### Instruction
Using the records that follow, copy every line containing the word "GenerationSoftware".

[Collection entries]
====

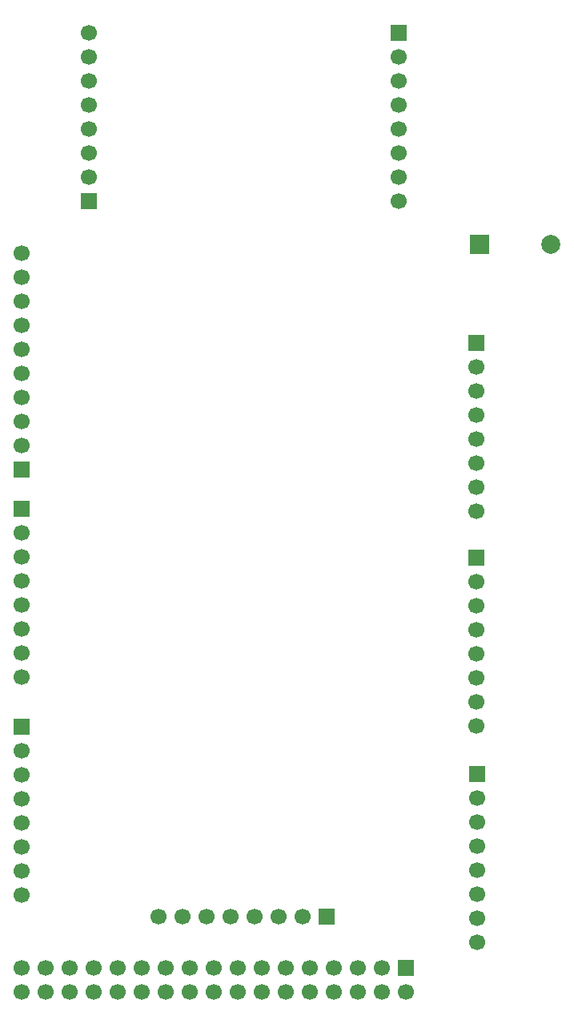
<source format=gbr>
%TF.GenerationSoftware,KiCad,Pcbnew,9.0.4-1.fc42*%
%TF.CreationDate,2025-09-21T19:32:59-04:00*%
%TF.ProjectId,TacosDevBoard,5461636f-7344-4657-9642-6f6172642e6b,1.0*%
%TF.SameCoordinates,Original*%
%TF.FileFunction,Soldermask,Top*%
%TF.FilePolarity,Negative*%
%FSLAX46Y46*%
G04 Gerber Fmt 4.6, Leading zero omitted, Abs format (unit mm)*
G04 Created by KiCad (PCBNEW 9.0.4-1.fc42) date 2025-09-21 19:32:59*
%MOMM*%
%LPD*%
G01*
G04 APERTURE LIST*
%ADD10R,1.700000X1.700000*%
%ADD11C,1.700000*%
%ADD12R,2.000000X2.000000*%
%ADD13C,2.000000*%
G04 APERTURE END LIST*
D10*
%TO.C,J4*%
X113030000Y-111429800D03*
D11*
X113030000Y-113969800D03*
X113030000Y-116509800D03*
X113030000Y-119049800D03*
X113030000Y-121589800D03*
X113030000Y-124129800D03*
X113030000Y-126669800D03*
X113030000Y-129209800D03*
%TD*%
D10*
%TO.C,J1*%
X161137600Y-116433600D03*
D11*
X161137600Y-118973600D03*
X161137600Y-121513600D03*
X161137600Y-124053600D03*
X161137600Y-126593600D03*
X161137600Y-129133600D03*
X161137600Y-131673600D03*
X161137600Y-134213600D03*
%TD*%
D12*
%TO.C,BZ*%
X161400000Y-60500000D03*
D13*
X169000000Y-60500000D03*
%TD*%
D10*
%TO.C,J3*%
X161112200Y-70916800D03*
D11*
X161112200Y-73456800D03*
X161112200Y-75996800D03*
X161112200Y-78536800D03*
X161112200Y-81076800D03*
X161112200Y-83616800D03*
X161112200Y-86156800D03*
X161112200Y-88696800D03*
%TD*%
D10*
%TO.C,J5*%
X113030000Y-88468200D03*
D11*
X113030000Y-91008200D03*
X113030000Y-93548200D03*
X113030000Y-96088200D03*
X113030000Y-98628200D03*
X113030000Y-101168200D03*
X113030000Y-103708200D03*
X113030000Y-106248200D03*
%TD*%
D10*
%TO.C,J2*%
X161112200Y-93599000D03*
D11*
X161112200Y-96139000D03*
X161112200Y-98679000D03*
X161112200Y-101219000D03*
X161112200Y-103759000D03*
X161112200Y-106299000D03*
X161112200Y-108839000D03*
X161112200Y-111379000D03*
%TD*%
D10*
%TO.C,J8*%
X153670000Y-136906000D03*
D11*
X153670000Y-139446000D03*
X151130000Y-136906000D03*
X151130000Y-139446000D03*
X148590000Y-136906000D03*
X148590000Y-139446000D03*
X146050000Y-136906000D03*
X146050000Y-139446000D03*
X143510000Y-136906000D03*
X143510000Y-139446000D03*
X140970000Y-136906000D03*
X140970000Y-139446000D03*
X138430000Y-136906000D03*
X138430000Y-139446000D03*
X135890000Y-136906000D03*
X135890000Y-139446000D03*
X133350000Y-136906000D03*
X133350000Y-139446000D03*
X130810000Y-136906000D03*
X130810000Y-139446000D03*
X128270000Y-136906000D03*
X128270000Y-139446000D03*
X125730000Y-136906000D03*
X125730000Y-139446000D03*
X123190000Y-136906000D03*
X123190000Y-139446000D03*
X120650000Y-136906000D03*
X120650000Y-139446000D03*
X118110000Y-136906000D03*
X118110000Y-139446000D03*
X115570000Y-136906000D03*
X115570000Y-139446000D03*
X113030000Y-136906000D03*
X113030000Y-139446000D03*
%TD*%
D10*
%TO.C,J9*%
X113004600Y-84302600D03*
D11*
X113004600Y-81762600D03*
X113004600Y-79222600D03*
X113004600Y-76682600D03*
X113004600Y-74142600D03*
X113004600Y-71602600D03*
X113004600Y-69062600D03*
X113004600Y-66522600D03*
X113004600Y-63982600D03*
X113004600Y-61442600D03*
%TD*%
D10*
%TO.C,PWM*%
X120142000Y-55880000D03*
D11*
X120142000Y-53340000D03*
X120142000Y-50800000D03*
X120142000Y-48260000D03*
X120142000Y-45720000D03*
X120142000Y-43180000D03*
X120142000Y-40640000D03*
X120142000Y-38100000D03*
%TD*%
D10*
%TO.C,COMM*%
X152908000Y-38100000D03*
D11*
X152908000Y-40640000D03*
X152908000Y-43180000D03*
X152908000Y-45720000D03*
X152908000Y-48260000D03*
X152908000Y-50800000D03*
X152908000Y-53340000D03*
X152908000Y-55880000D03*
%TD*%
D10*
%TO.C,SELECT*%
X145262600Y-131495800D03*
D11*
X142722600Y-131495800D03*
X140182600Y-131495800D03*
X137642600Y-131495800D03*
X135102600Y-131495800D03*
X132562600Y-131495800D03*
X130022600Y-131495800D03*
X127482600Y-131495800D03*
%TD*%
M02*

</source>
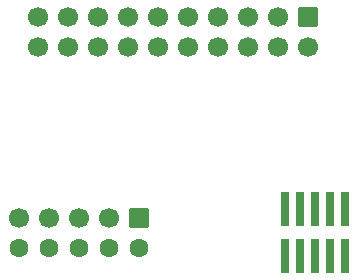
<source format=gts>
%TF.GenerationSoftware,KiCad,Pcbnew,8.0.8*%
%TF.CreationDate,2025-02-20T14:02:34+09:00*%
%TF.ProjectId,CABLE-ADAPTER-SEGGER,4341424c-452d-4414-9441-505445522d53,rev?*%
%TF.SameCoordinates,PX3938700PY42c1d80*%
%TF.FileFunction,Soldermask,Top*%
%TF.FilePolarity,Negative*%
%FSLAX46Y46*%
G04 Gerber Fmt 4.6, Leading zero omitted, Abs format (unit mm)*
G04 Created by KiCad (PCBNEW 8.0.8) date 2025-02-20 14:02:34*
%MOMM*%
%LPD*%
G01*
G04 APERTURE LIST*
G04 Aperture macros list*
%AMRoundRect*
0 Rectangle with rounded corners*
0 $1 Rounding radius*
0 $2 $3 $4 $5 $6 $7 $8 $9 X,Y pos of 4 corners*
0 Add a 4 corners polygon primitive as box body*
4,1,4,$2,$3,$4,$5,$6,$7,$8,$9,$2,$3,0*
0 Add four circle primitives for the rounded corners*
1,1,$1+$1,$2,$3*
1,1,$1+$1,$4,$5*
1,1,$1+$1,$6,$7*
1,1,$1+$1,$8,$9*
0 Add four rect primitives between the rounded corners*
20,1,$1+$1,$2,$3,$4,$5,0*
20,1,$1+$1,$4,$5,$6,$7,0*
20,1,$1+$1,$6,$7,$8,$9,0*
20,1,$1+$1,$8,$9,$2,$3,0*%
G04 Aperture macros list end*
%ADD10RoundRect,0.050000X0.800000X0.800000X-0.800000X0.800000X-0.800000X-0.800000X0.800000X-0.800000X0*%
%ADD11C,1.600000*%
%ADD12C,1.700000*%
%ADD13RoundRect,0.100000X0.750000X0.750000X-0.750000X0.750000X-0.750000X-0.750000X0.750000X-0.750000X0*%
%ADD14RoundRect,0.050000X0.325000X1.385000X-0.325000X1.385000X-0.325000X-1.385000X0.325000X-1.385000X0*%
G04 APERTURE END LIST*
D10*
%TO.C,CN3*%
X17080000Y7270000D03*
D11*
X17080000Y4730000D03*
D12*
X14540000Y7270000D03*
D11*
X14540000Y4730000D03*
D12*
X12000000Y7270000D03*
D11*
X12000000Y4730000D03*
D12*
X9460000Y7270000D03*
D11*
X9460000Y4730000D03*
D12*
X6920000Y7270000D03*
D11*
X6920000Y4730000D03*
%TD*%
D13*
%TO.C,CN1*%
X31430000Y24270000D03*
D12*
X31430000Y21730000D03*
X28890000Y24270000D03*
X28890000Y21730000D03*
X26350000Y24270000D03*
X26350000Y21730000D03*
X23810000Y24270000D03*
X23810000Y21730000D03*
X21270000Y24270000D03*
X21270000Y21730000D03*
X18730000Y24270000D03*
X18730000Y21730000D03*
X16190000Y24270000D03*
X16190000Y21730000D03*
X13650000Y24270000D03*
X13650000Y21730000D03*
X11110000Y24270000D03*
X11110000Y21730000D03*
X8570000Y24270000D03*
X8570000Y21730000D03*
%TD*%
D14*
%TO.C,CN2*%
X34540000Y8000000D03*
X34540000Y4000000D03*
X33270000Y8000000D03*
X33270000Y4000000D03*
X32000000Y8000000D03*
X32000000Y4000000D03*
X30730000Y8000000D03*
X30730000Y4000000D03*
X29460000Y8000000D03*
X29460000Y4000000D03*
%TD*%
M02*

</source>
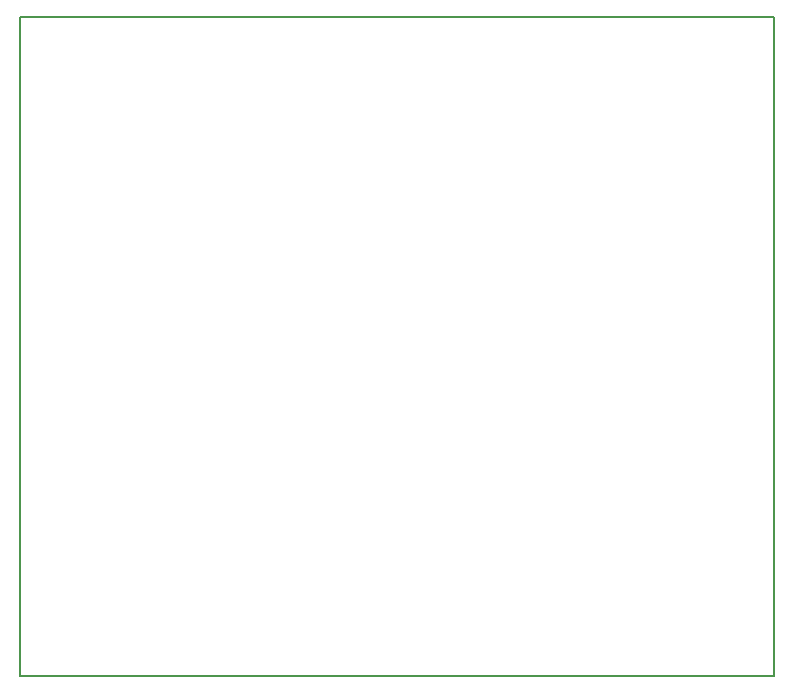
<source format=gm1>
G04 MADE WITH FRITZING*
G04 WWW.FRITZING.ORG*
G04 DOUBLE SIDED*
G04 HOLES PLATED*
G04 CONTOUR ON CENTER OF CONTOUR VECTOR*
%ASAXBY*%
%FSLAX23Y23*%
%MOIN*%
%OFA0B0*%
%SFA1.0B1.0*%
%ADD10R,2.519690X2.204720*%
%ADD11C,0.008000*%
%ADD10C,0.008*%
%LNCONTOUR*%
G90*
G70*
G54D10*
G54D11*
X4Y2201D02*
X2516Y2201D01*
X2516Y4D01*
X4Y4D01*
X4Y2201D01*
D02*
G04 End of contour*
M02*
</source>
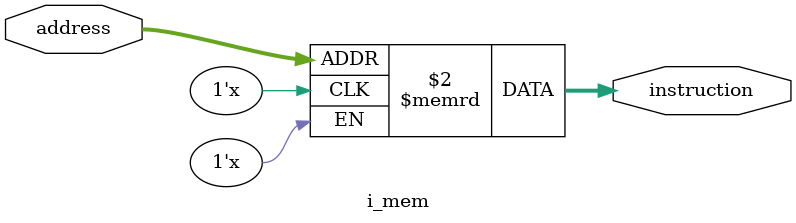
<source format=v>
module i_mem (
    input [31:0] address, // Endereço da instrução
    output reg [31:0] instruction // Instrução no endereço especificado
);

// Suponha que você tenha um conjunto de instruções hardcoded para teste
reg [31:0] memory [255:0]; // 256 instruções de 32 bits

always @(address) begin
    instruction = memory[address];
end

endmodule

</source>
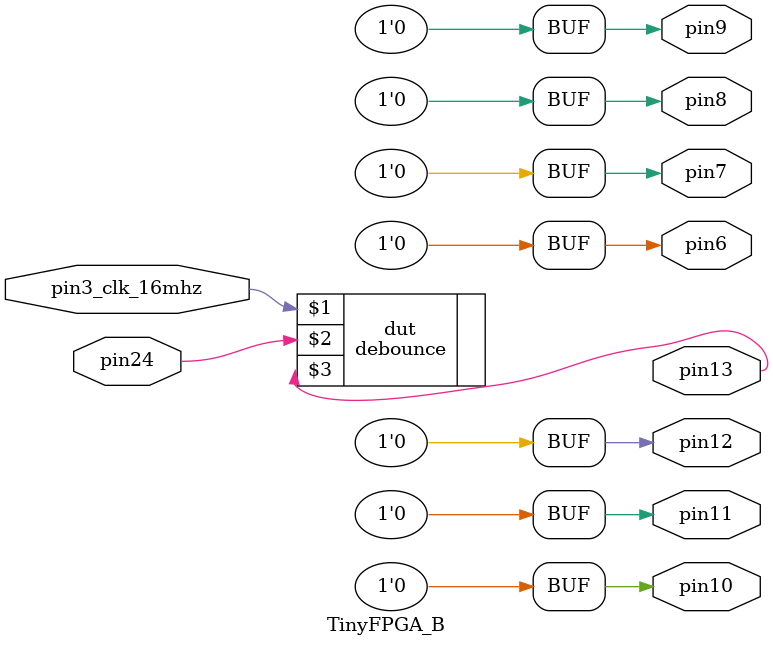
<source format=v>

`include "debounce.v"
`default_nettype none

module TinyFPGA_B (
  //output pin1_usb_dp,
  //inout pin2_usb_dn,
  input pin3_clk_16mhz,	// 16MHz clock
  //output pin4,
  //output pin5,
  output pin6,		// Seven unused LEDs: 6 to 12
  output pin7,
  output pin8,
  output pin9,
  output pin10,
  output pin11,
  output pin12,
  output pin13,		// Debounced output
  //inout pin14_sdo,
  //inout pin15_sdi,
  //inout pin16_sck,
  //inout pin17_ss,
  //inout pin18,
  //inout pin19,
  //inout pin20,
  //inout pin21,
  //inout pin22,
  //inout pin23,
  inout pin24		// Raw button
);

  // Set the other seven LEDs off
  assign pin6  = 0;
  assign pin7  = 0;
  assign pin8  = 0;
  assign pin9  = 0;
  assign pin10 = 0;
  assign pin11 = 0;
  assign pin12 = 0;

  debounce   #(16_000_000, 100)		// 1/100th of a second delay
	   dut(pin3_clk_16mhz, pin24, pin13);
endmodule

</source>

====

### Answer section
%TF.GenerationSoftware,KiCad,Pcbnew,9.0.4-1.fc42*%
%TF.GenerationSoftware,KiCad,Pcbnew,8.0.8*%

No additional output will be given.